_TASKS TO CARRY OUT:_
[a] Retype the passage from the alert on the Dutch 30% facility word for word, from "Gradual reduction of" to "46,600 for 2024)".
[b] In the alert on the Dutch 30% facility, what is the maximum tax-free reimbursement for 2024 during the second 20 months?

_DOCUMENT PASSAGE:_
▼

Netherlands: The Dutch Senate approves important amendments to the 30% facility

In brief

On 19 December 2023, important amendments to the Dutch 30% facility were approved by the Dutch Senate. These amendments have a significant impact on the benefits offered under the facility. This client alert describes the most important changes to the facility going forward.


Contents

In depth

Salary cap

The amendments that have now been approved are in addition to the introduction of the 30% facility salary cap, which was announced and enacted into law last year. As of 1 January 2024, the 30% benefit is capped for salaries exceeding the maximum wages for the public sector (the so-called "WNT" norm of EUR 233,000 in 2024). Transitional rules are in place, as a result of which the cap only applies as of 1 January 2026, in case employees already benefitted from the 30% facility as per December 2022.

Gradual reduction of tax-free percentages

As of 1 January 2024, the maximum tax-free reimbursement that can be provided during the five-year period in which employees are normally entitled to the 30% facility, will be gradually reduced as follows:

  • 30% of the employee's Dutch gross wages in the first 20 months (maximum tax-free reimbursement EUR 69,900 for 2024)
  • 20% of the employee's Dutch gross wages in the second 20 months (maximum tax-free reimbursement EUR 46,600 for 2024)
  • 10% of the employee's Dutch gross wages in the last 20 months (maximum tax-free reimbursement EUR 23,300 for 2024).

The same percentages and periods apply for 30% facility grants of which the duration is less than 60 months.

Employees who have a valid 30% facility grant and have applied the 30% facility during the final wage period of 2023 (i.e., normally December 2023), are eligible for certain transitional rules. Under these rules, the percentage may be continued at 30% for the remaining term of the grant. Should the 30% facility subsequently be terminated, the transitional rules cease to apply. This can only be different if the employee changes employers, and the period between the old and the new employer is less than three months.

▲

_DATA EXCERPTS:_
▼

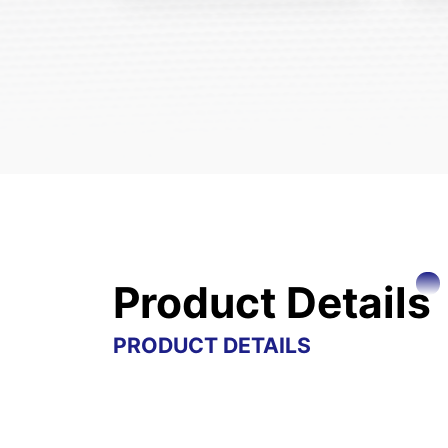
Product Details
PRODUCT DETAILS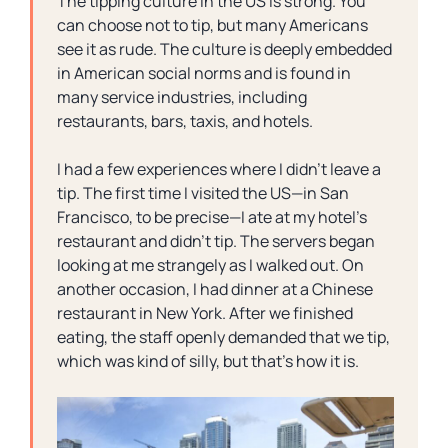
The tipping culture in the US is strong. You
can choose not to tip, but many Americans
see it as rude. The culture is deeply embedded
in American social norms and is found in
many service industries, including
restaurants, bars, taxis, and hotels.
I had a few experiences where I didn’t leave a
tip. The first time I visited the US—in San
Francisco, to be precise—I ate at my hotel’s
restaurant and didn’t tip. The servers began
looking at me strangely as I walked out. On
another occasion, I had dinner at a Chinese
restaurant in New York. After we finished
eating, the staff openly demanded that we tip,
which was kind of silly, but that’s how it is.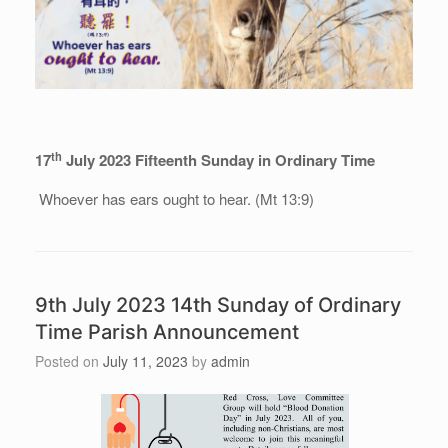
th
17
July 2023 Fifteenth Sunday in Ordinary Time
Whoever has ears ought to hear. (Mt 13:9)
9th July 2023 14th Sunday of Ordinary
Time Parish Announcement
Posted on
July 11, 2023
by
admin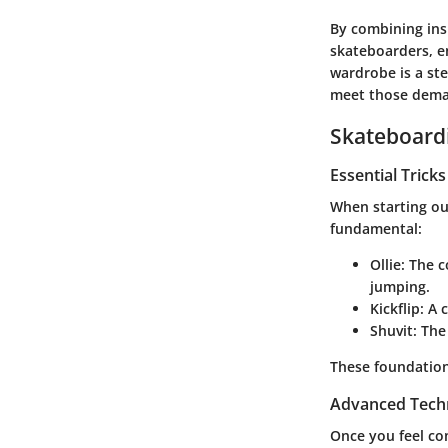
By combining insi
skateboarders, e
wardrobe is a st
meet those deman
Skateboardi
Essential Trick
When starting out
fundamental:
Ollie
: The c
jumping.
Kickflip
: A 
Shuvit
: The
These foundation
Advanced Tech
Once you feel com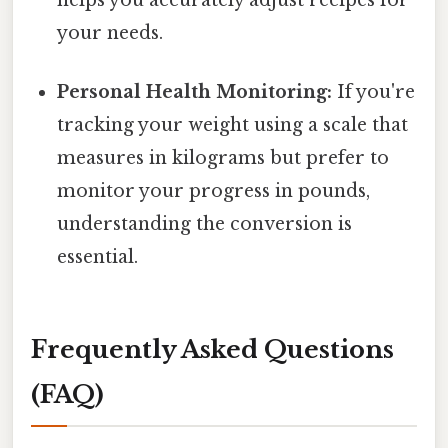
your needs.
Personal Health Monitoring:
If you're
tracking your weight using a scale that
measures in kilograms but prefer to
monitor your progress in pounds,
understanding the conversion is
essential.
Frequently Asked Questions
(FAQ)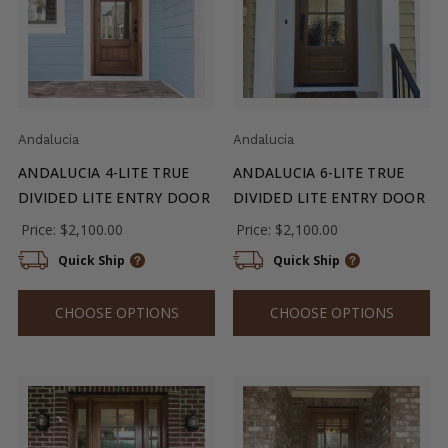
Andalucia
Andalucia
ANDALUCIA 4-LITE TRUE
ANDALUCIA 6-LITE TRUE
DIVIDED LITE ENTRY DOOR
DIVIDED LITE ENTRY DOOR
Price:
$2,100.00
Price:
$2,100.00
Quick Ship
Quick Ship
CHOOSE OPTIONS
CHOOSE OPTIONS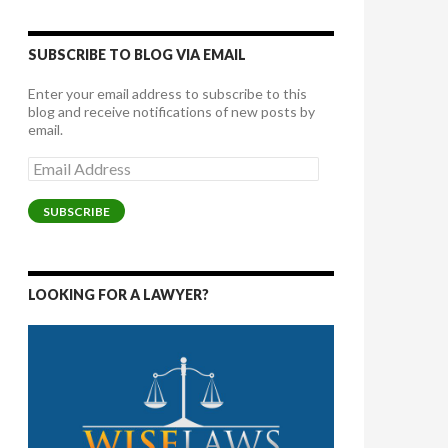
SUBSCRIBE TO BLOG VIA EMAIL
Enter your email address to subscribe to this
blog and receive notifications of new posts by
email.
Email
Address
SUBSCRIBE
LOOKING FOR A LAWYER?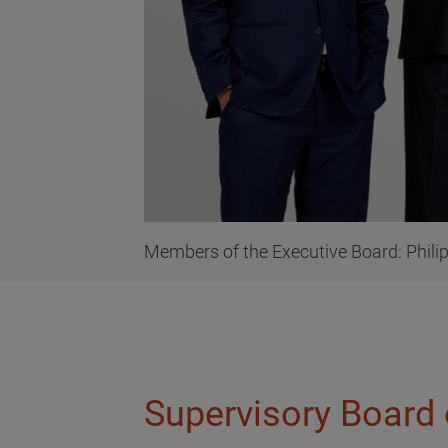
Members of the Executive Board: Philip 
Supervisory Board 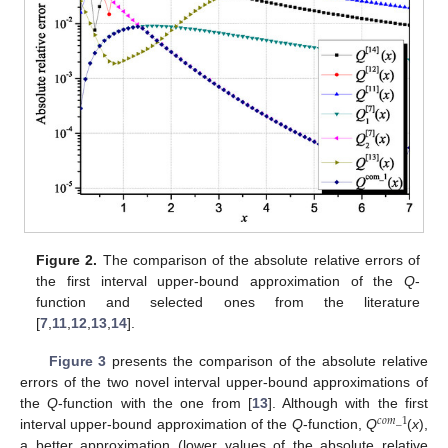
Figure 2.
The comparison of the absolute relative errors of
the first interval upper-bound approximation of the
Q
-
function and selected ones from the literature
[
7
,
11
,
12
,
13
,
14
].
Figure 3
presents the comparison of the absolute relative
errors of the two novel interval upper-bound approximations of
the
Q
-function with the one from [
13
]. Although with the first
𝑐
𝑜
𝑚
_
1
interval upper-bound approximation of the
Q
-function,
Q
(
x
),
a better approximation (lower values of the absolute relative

▲

_RESPONSE LIST:_
[a]
Gradual reduction of tax-free percentages

As of 1 January 2024, the maximum tax-free reimbursement that can be provided during the five-year period in which employees are normally entitled to the 30% facility, will be gradually reduced as follows:

  • 30% of the employee's Dutch gross wages in the first 20 months (maximum tax-free reimbursement EUR 69,900 for 2024)
  • 20% of the employee's Dutch gross wages in the second 20 months (maximum tax-free reimbursement EUR 46,600 for 2024)

[b] EUR 46,600